Did these ‘trick people’ actually pass the ceremonial flame to each other or
was that also conveniently set aside? I didn’t see it happen and the audience
didn’t see it for me, because neither of us were there.
Of course
there is always trickery. I know that. I’m not that much of a fool. The Queen
didn’t really skydive into the London Stadium in 2012. There are always tricks.
But what I am saying is that, on at least some primitive level, the presence of
an audience seems to make some level of gentle duplicity acceptable. Like with
Strictly or the Sky-Diving Queen. On Friday, the absence of that same audience
made certain moments seem somehow sneakier and more underhand.
That’s a
negative example of the importance of an audience. Let me give you a more positive
one in conclusion. Back we come to Celine Dion. She was utterly fabulous, and
this opinion is coming from someone who wouldn’t really have given two hoots
about her in previous years. So why did I care now? Two reasons. Firstly, I
knew something of her backstory. I knew a little of what she has suffered in
recent years, and I knew a little of what it had taken to get her to this magical
place, to sing her amazing song. And secondly, there was an audience to witness
her live performance on my behalf and to react as I might have reacted had I actually
been there. Compare this to the performance of Axelle Saint-Cirel from the top
of the Grand Palais. Her rendition of La Marseillaise was right up there, and arguably even beyond, Celine’s
wondrous turn. It was amazing. But she was all alone on that deserted roof,
just her and the millions of us sitting here at home. As a result, it wasn’t
the same.
As the
final host of Olympic flame carriers made their way through the quiet city, it
was almost as if everyone had given up and gone home to bed. Then, more than
ever, we needed the crowd to be excited on our behalf.
This is
just a point of view. I’m not even sure if I believe it myself. Like I said, I’m
wrong far more than 50% of the time. The Paris opening ceremony was great, but
it foundered a bit in the rain and in the extraordinary overrunning of many of its
key sections. These things played a part in the difficulties it had.
I just
think that the audience, by not being more of a part of it, was a part of that too.
1 comment:
You know I didn’t even know the Olympics had started. Seriously. I read Google News every morning but nothing jumped out at me. Or maybe I think I’ve read it because I usually read it because I can’t actually remember the last news story I read. It might’ve been Biden stepping down. How long ago was that? We never watch TV or radio news and I haven’t bought a newspaper in, Christ!, forty years, not even the local rag. This is not new. I’ve never been someone who needs to know what’s going on.

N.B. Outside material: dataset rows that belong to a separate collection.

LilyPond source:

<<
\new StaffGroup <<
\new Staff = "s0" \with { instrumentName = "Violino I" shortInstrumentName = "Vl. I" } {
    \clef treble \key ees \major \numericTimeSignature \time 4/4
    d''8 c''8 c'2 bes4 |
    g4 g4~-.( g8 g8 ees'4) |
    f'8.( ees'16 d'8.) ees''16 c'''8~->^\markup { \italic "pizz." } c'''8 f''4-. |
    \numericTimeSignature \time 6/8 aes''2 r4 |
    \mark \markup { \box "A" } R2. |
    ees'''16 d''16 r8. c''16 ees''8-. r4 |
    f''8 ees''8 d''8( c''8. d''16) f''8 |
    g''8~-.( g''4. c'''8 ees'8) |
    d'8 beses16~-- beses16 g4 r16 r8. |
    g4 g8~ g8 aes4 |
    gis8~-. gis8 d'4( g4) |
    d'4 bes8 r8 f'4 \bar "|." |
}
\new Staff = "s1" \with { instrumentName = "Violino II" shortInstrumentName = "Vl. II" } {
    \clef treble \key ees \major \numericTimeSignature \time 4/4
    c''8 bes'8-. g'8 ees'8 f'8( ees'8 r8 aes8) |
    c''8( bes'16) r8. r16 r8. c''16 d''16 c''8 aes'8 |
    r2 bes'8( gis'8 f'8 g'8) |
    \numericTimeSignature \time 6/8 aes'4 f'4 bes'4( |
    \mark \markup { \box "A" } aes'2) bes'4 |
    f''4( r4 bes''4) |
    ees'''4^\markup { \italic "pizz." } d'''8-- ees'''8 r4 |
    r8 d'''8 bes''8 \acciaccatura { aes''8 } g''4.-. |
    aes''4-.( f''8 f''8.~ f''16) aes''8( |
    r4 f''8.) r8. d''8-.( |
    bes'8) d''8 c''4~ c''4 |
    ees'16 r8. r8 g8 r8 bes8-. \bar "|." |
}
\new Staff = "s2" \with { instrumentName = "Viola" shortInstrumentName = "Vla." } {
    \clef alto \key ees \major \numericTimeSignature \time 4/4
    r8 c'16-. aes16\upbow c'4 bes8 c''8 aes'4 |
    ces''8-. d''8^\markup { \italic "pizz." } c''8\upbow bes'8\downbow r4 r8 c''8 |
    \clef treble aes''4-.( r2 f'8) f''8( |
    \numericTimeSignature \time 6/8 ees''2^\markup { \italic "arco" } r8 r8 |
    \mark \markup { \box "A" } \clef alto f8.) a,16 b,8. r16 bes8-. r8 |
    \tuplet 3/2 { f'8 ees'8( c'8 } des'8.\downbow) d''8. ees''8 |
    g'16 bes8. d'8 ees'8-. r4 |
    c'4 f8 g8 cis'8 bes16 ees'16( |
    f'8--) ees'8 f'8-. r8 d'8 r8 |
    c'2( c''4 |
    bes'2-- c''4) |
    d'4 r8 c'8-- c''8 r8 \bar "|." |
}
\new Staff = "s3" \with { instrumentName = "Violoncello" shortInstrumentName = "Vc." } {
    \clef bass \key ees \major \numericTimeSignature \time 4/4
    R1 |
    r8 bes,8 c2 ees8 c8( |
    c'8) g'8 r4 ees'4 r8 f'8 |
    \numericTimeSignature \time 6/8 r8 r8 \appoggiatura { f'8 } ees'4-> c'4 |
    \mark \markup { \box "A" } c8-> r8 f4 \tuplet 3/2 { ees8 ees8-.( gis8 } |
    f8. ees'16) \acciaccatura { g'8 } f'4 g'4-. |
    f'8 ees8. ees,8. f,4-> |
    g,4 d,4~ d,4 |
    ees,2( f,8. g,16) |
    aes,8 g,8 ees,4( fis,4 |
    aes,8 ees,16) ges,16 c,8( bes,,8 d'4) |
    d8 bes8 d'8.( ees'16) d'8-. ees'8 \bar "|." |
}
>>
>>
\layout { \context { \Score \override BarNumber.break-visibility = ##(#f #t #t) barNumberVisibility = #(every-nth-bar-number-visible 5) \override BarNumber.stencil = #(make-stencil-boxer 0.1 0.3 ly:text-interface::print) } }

I also can’t remember the last time I watched any of the Olympics. Decades probably. Just not a big sports fan and too much else demanding my attention. Watched it as a kid but what else was there to watch? Liked the gymnastics and athletics but didn’t sit on the edge of my seat cheering on Team UK or whatever we called them back in the day. Same goes for football and rugby and I just never got cricket. My dad (who grew up in England) watched with my sister (who didn’t) but I could never get into it or see the point. At least with baseball there’s a bit of excitement.